Brazil travel guide



Salvador Travel Guide

Largo do Pelourinho

Largo do Pelourinho, a fairly small triangular plaza, is among the oldest parts of town. You can guess from its name meaning "plaza of the pillory" what went on around here.

A Igreja de Nossa Senhora do Rosário dos Pretos (The Church Our Lady of the Rosary of the Blacks) is located in and dominates the Largo do Pelourinho. The church was built over a period of a hundred years or so beginning in 1704, by the enslaved members of O Irmandade de Nossa Senhora do Rosário dos Homens Pretos do Pelourinho (The Brotherhood of Our Lady of the Rosary of the Black Men of Pelourinho) for their own use (they weren't allowed inside the other churches, you see). One probably would be hard-pressed to find many other churches with statues of black saints so prominently and forthrightly displayed. Work on the church was always done at night so that the slaves' normal daytime work would carry on uninterrupted.

The Tuesday evening Mass (6 p.m.) is accompanied by (in part) African drumming and Yoruban liturgy.

Another attraction at Largo do Pelourinho is "Casa de Jorge Amado", brazil's most beloved writer, Jorge Amado was long on the short list of the Nobel committee, until he died in 2001 at the age of 93. One of his most popular novels, Dona Flor and Her Two Husbands, was set in Pelourinho. The book-cover collage in the ground-floor cafe of the Casa shows the wide range of languages into which his dozens of works have been translated. The text-heavy exhibits on the upper floors tell the story of Amado's life. Signage is in Portuguese only, which is unfortunate because it's a heck of story. First published at 18, in the '30s Amado was labeled a communist, arrested, and tossed in jail for a short spell. Released from prison in 1936, Amado published a new novel, which was seized by authorities and burned in the streets of Salvador.

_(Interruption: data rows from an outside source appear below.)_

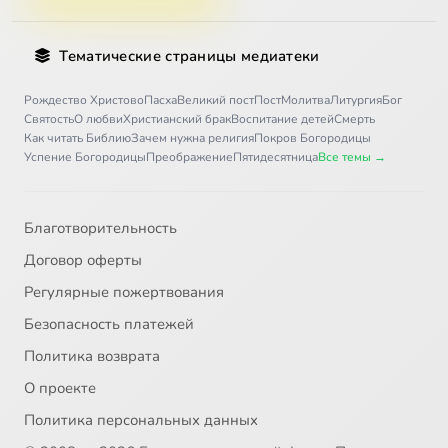
Тематические страницы медиатеки
Рождество Христово
Пасха
Великий пост
Пост
Молитва
Литургия
Бог
Святость
О любви
Христианский брак
Воспитание детей
Смерть
Как читать Библию
Зачем нужна религия
Покров Богородицы
Успение Богородицы
Преображение
Пятидесятница
Все темы →
Благотворительность
Договор оферты
Регулярные пожертвования
Безопасность платежей
Политика возврата
О проекте
Политика персональных данных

In 1945 Amado was elected as a federal deputy, only to see his Communist Party of Brazil outlawed and he himself forced into exile in Prague. Only in 1958, with the publication of Gabriela, did Amado achieve national and international acclaim for his writing. He seemed to have found a new style and voice, setting his stories in Bahia, painting a colorful picture of the daily lives of whores, political strongmen, gamblers, crooks, and politicians. Gabriela, Tieta, and Dona Flor have all been made into movies starring the luscious Sonia Braga.